[Collection entries]
——

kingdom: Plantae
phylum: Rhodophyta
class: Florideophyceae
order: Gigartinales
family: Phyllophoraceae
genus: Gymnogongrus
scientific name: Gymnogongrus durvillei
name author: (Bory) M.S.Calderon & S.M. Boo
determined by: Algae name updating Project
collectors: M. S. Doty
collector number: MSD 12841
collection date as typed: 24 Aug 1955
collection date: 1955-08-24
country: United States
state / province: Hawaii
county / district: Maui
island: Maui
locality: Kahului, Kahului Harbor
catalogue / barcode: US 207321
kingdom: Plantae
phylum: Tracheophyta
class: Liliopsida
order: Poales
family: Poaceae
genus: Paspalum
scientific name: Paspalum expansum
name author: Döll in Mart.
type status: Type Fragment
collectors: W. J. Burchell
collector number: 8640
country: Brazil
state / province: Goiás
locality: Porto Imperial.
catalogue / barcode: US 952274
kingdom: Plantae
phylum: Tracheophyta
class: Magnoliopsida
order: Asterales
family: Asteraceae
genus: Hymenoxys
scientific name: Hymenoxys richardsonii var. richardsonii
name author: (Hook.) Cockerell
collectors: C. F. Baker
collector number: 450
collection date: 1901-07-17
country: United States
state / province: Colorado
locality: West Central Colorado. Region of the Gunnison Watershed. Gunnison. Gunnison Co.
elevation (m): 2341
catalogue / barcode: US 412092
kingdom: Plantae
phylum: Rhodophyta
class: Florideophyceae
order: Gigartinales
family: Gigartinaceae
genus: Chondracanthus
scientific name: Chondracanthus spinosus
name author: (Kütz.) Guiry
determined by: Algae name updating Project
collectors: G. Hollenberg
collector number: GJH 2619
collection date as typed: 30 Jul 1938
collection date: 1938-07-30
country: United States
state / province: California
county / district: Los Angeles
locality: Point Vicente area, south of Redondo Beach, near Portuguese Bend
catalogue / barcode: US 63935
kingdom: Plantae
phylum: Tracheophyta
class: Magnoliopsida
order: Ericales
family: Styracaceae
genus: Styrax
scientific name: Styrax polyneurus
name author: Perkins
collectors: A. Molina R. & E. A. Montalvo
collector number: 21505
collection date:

——

STATED GOAL.
Convert the entries from the line containing "state / province: Colorado" through the end of the entries, both included, into a JSON list of strings with one string per line, omitting blank lines.

THE RESULT.
[
  "state / province: Colorado",
  "locality: West Central Colorado. Region of the Gunnison Watershed. Gunnison. Gunnison Co.",
  "elevation (m): 2341",
  "catalogue / barcode: US 412092",
  "kingdom: Plantae",
  "phylum: Rhodophyta",
  "class: Florideophyceae",
  "order: Gigartinales",
  "family: Gigartinaceae",
  "genus: Chondracanthus",
  "scientific name: Chondracanthus spinosus",
  "name author: (Kütz.) Guiry",
  "determined by: Algae name updating Project",
  "collectors: G. Hollenberg",
  "collector number: GJH 2619",
  "collection date as typed: 30 Jul 1938",
  "collection date: 1938-07-30",
  "country: United States",
  "state / province: California",
  "county / district: Los Angeles",
  "locality: Point Vicente area, south of Redondo Beach, near Portuguese Bend",
  "catalogue / barcode: US 63935",
  "kingdom: Plantae",
  "phylum: Tracheophyta",
  "class: Magnoliopsida",
  "order: Ericales",
  "family: Styracaceae",
  "genus: Styrax",
  "scientific name: Styrax polyneurus",
  "name author: Perkins",
  "collectors: A. Molina R. & E. A. Montalvo",
  "collector number: 21505",
  "collection date:"
]